Market players should now look for long-biased trades in Achaogen if it manages to break out above some near-term overhead resistance levels at $4.54 to $4.69 a share with high volume. Look for a sustained move or close above those levels with volume that registers near or above its three-month average action of 134,0777 shares. If that breakout develops soon, then this stock will set up to re-test or possibly take out its next major overhead resistance levels at $5 to $5.37, or even $6.08 to its 52-week high of $6.50 a share.

Traders can look to buy Achaogen off weakness to anticipate that breakout and simply use a stop that sits right around some key near-term support at $4.01 a share. One can also buy this stock off strength once it starts to trend above those breakout levels with volume and then simply use a stop that sits a comfortable percentage from your entry point.

Axsome Therapeutics

One final under-$10 clinical-stage biopharmaceutical player that's starting to move within range of triggering a big breakout trade is Axsome Therapeutics  (AXSM) , which develops therapies for the management and treatment of central nervous system disorders. This stock is down modestly over the last six months, with shares off by just 3%.

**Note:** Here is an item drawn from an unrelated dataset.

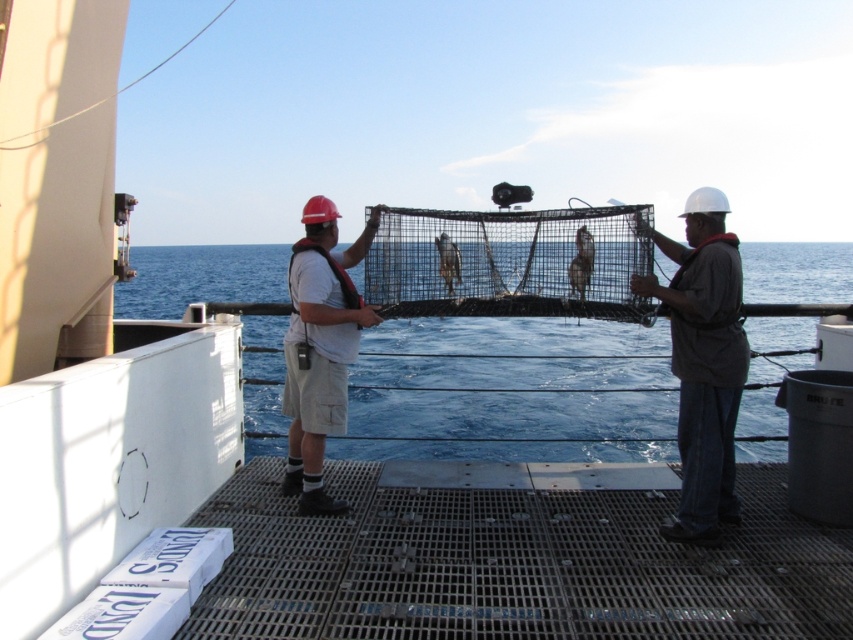
Consider the image. You are standing on the deck of a ship and need to retrieve a tool located at point (683, 419). The safety protocols require that you stay within 4 meters of the deck edge to avoid falling overboard. Can you safely reach the tool without violating the safety rule?

The distance of point (683, 419) from the viewer is 4.50 meters. Since the safety protocol requires staying within 4 meters of the deck edge, reaching the tool would exceed the allowed distance, making it unsafe to retrieve it without violating the safety rule.

You are a safety inspector on the ship deck. You need to ensure that the brown matte fish at center is visible to the crew member in the dark gray fabric shirt at right. Is the fish currently visible to them based on their positions?

The dark gray fabric shirt at right is in front of the brown matte fish at center, so the fish is currently blocked from view by the shirt and not visible to the crew member in the dark gray fabric shirt at right.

If you take a glance at the chart for Axsome Therapeutics, you'll notice that this stock recently formed a double bottom chart pattern, after shares found some buying interest at $7.08 to $7.12 a share over the last month. Following that potential bottom, this stock has now started to trend higher back above both its 20-day moving average of $7.46 a share and its 50-day moving average of $7.53 a share. That trend to the upside is now quickly pushing shares of Axsome Therapeutics within range of triggering a big breakout trade above some key overhead resistance levels.

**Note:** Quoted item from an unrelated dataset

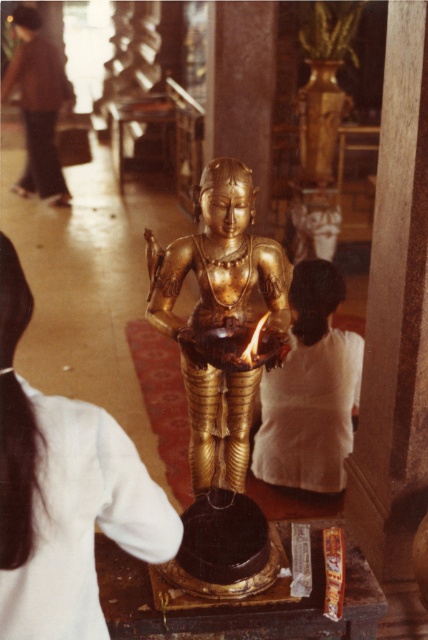
You are a visitor standing at the entrance of the temple. You see the gold polished statue at center and the dark brown fabric pants at upper left. Which object is closer to you?

The gold polished statue at center is closer to you because it is in front of the dark brown fabric pants at upper left.

You are an interior designer planning to rearrange the temple layout. You need to know which object takes up more space in the image. Which one is larger between the gold polished statue at center and the dark brown fabric pants at upper left?

The dark brown fabric pants at upper left takes up more space in the image than the gold polished statue at center, as the gold polished statue at center occupies less space than dark brown fabric pants at upper left.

Traders should now look for long-biased trades in Axsome Therapeutics if it manages to break out above some near-term overhead resistance levels at $8 to $8.20 a share and then above more resistance levels at $8.34 to $8.66 a share with high volume. Look for a sustained move or close above those levels with volume that hits near or above its three-month average action of 27,377 shares. If that breakout materializes soon, then this stock will set up to re-test or possibly take out its next major overhead resistance levels at $9.60 to $9.75, or even $10.50 to $11 a share.

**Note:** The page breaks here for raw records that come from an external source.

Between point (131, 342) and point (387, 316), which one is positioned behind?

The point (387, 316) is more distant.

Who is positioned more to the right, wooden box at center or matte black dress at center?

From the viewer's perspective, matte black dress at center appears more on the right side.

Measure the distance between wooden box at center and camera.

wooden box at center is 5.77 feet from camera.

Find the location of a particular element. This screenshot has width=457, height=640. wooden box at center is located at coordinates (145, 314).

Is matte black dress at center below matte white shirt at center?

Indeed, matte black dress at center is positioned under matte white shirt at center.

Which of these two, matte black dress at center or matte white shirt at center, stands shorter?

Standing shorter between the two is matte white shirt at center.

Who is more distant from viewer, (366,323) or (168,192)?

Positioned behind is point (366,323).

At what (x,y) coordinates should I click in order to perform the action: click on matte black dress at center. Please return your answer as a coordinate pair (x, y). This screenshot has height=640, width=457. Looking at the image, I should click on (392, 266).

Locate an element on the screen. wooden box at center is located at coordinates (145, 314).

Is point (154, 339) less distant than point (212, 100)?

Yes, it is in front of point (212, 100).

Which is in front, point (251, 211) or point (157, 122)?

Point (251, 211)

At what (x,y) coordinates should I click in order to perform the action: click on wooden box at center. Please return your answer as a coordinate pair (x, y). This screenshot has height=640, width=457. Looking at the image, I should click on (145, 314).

Traders can look to buy shares of Axsome Therapeutics off weakness to anticipate that breakout and simply use a stop that sits right around those recent double bottom support levels. One can also buy this stock off strength once it starts to move above those breakout levels with volume and then simply use a stop that sits a comfortable percentage from your entry point.

This article is commentary by an independent contributor. At the time of publication, the author held no positions in the stocks mentioned.